There is one particular guy (according to crime listservs) who breaks into a series of homes to support his drug problem, is arrested by police, serves a little time, and gets out and starts the whole process again. Should he and other addicts be sent to jail or rehab? Should mentally ill people be sent to prison or Murdock?
Wake County Sheriff was recently quoted in Triangle Business Journal as saying "If you build it they will come..." No matter how you interpret that its messed up. I hope we don't have the same mentality in Durham.
This is just one example but we needed to look at changing our justice system. I would rather pay for this guy to go to rehab for however long than continuously sending him to jail and having him breaking into properties to support his habit.
Also, crime is lower when people have jobs. A lot of manufacturing jobs left when Nortel, IBM, etc. outsourced those facilities. Those jobs were shipped over seas not too long afterward. We need to continue attracting the Pella window manufacturers along with the CSFB and Fidelity's.
Sorry for the length...yet I still didn't give the issue its due justice.
Posted by: KH | October 24, 2007 at 04:46 PM
I just read an email with the following story...
http://www.knowledgeplex.org/news/959071.html
It's also interesting that McCormick Baron Salazar is involved with some redevelopment activities in Durham...
Posted by: KH | October 24, 2007 at 09:07 PM
You're going to have to try harder than that to top me for average length of comment, Khalid... ;)
That's a phenomenal article. I saw the folks from the Million Dollar Blocks project at AAG this spring, and it's a great statistic. (11 blocks in one part of Brooklyn, with the state paying $12.4 million annually just to lock up people whose last address was in those blocks.)

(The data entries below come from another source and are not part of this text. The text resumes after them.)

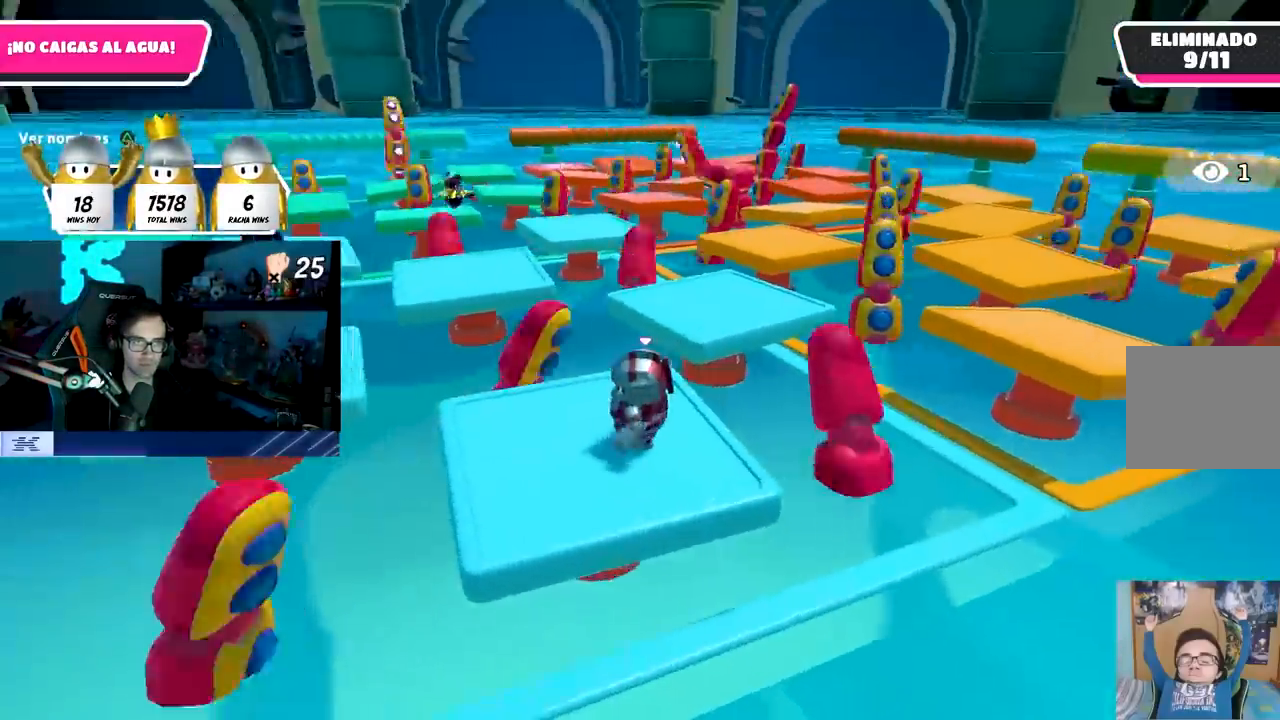
{"buttons": [], "left_stick": "down-left", "right_stick": "center", "events": [[383, "left_stick", "down-left"]]}
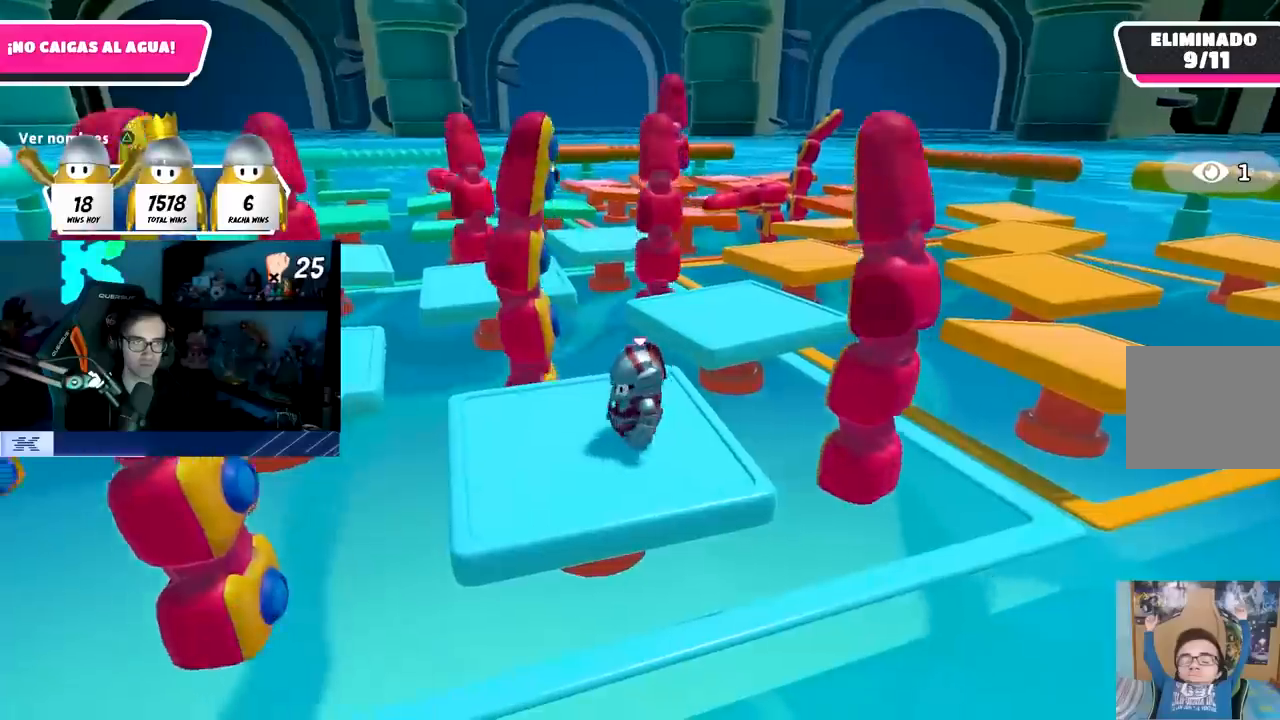
{"buttons": [], "left_stick": "up-right", "right_stick": "down-right", "events": [[83, "left_stick", "center"], [117, "right_stick", "down-left"], [233, "left_stick", "up-left"], [417, "right_stick", "down-right"], [450, "left_stick", "up-right"]]}
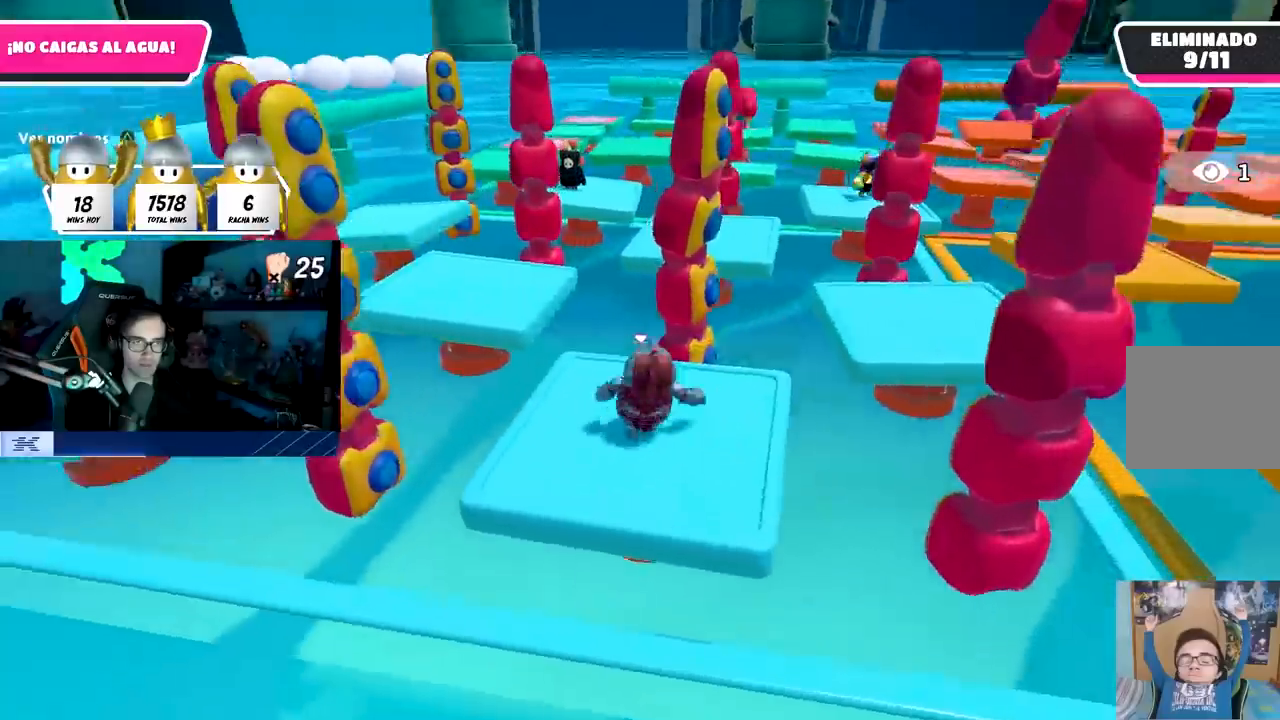
{"buttons": [], "left_stick": "up", "right_stick": "center", "events": [[33, "left_stick", "center"], [83, "left_stick", "up-left"], [83, "right_stick", "down-left"], [200, "left_stick", "up"], [333, "right_stick", "center"]]}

Our prison system is a mess, our drug treatment programs are almost non-existent, and our mental health programs are a disaster. Add in our housing policies, and it's no wonder we can't solve this crime problem.
Stith, for all his talk about change, is offering nothing but "more of the same" on this front.
Posted by: Michael Bacon | October 25, 2007 at 03:20 PM
Anyone get the new mailers? We got two from Bell (generally positive, talking about various stats, leadership, etc), and one from Stith, talking about Bell's leadership of the Mutual (extremely negative, playing the race card and so on).
Posted by: durhamfood | October 25, 2007 at 04:52 PM
Khalid: Thanks for forwarding that along. It's an inspiring story of an anti-crime initiative that really gets to the root of crime. I wonder if anyone has similarly quantified the cost of some of our toughest city blocks. That story should be required reading for the folks on City Council and Jose Lopez.
Posted by: Kevin Davis | October 26, 2007 at 08:54 AM
Great posting. Thanks for writing it.
Posted by: anglico | October 28, 2007 at 03:51 PM
Jobs, Jobs, Jobs! That will decrease alot of your crime in poor areas. I lived in several large urban cities along the east coast and in those cities, the neighborhoods where people had jobs, the adults and their children were less likely to participate in criminal behavior and in other areas where unemployment was high I would often see drug dealing, gang banging, regular killings, robberies, small scale identity theft etc..
People need jobs. They need a reason to become productive participants in society. They need to be able to see the benefit of their labor meaning job mobility, increase pay (raises)which often leads to access to ownership of property, the ability to care for a family, seeing the importance of civic participation etc..
Instead of more police, jails and prisons, society needs to target at risk individuals with access to better education, employment training that actually leads to jobs and job creation for all.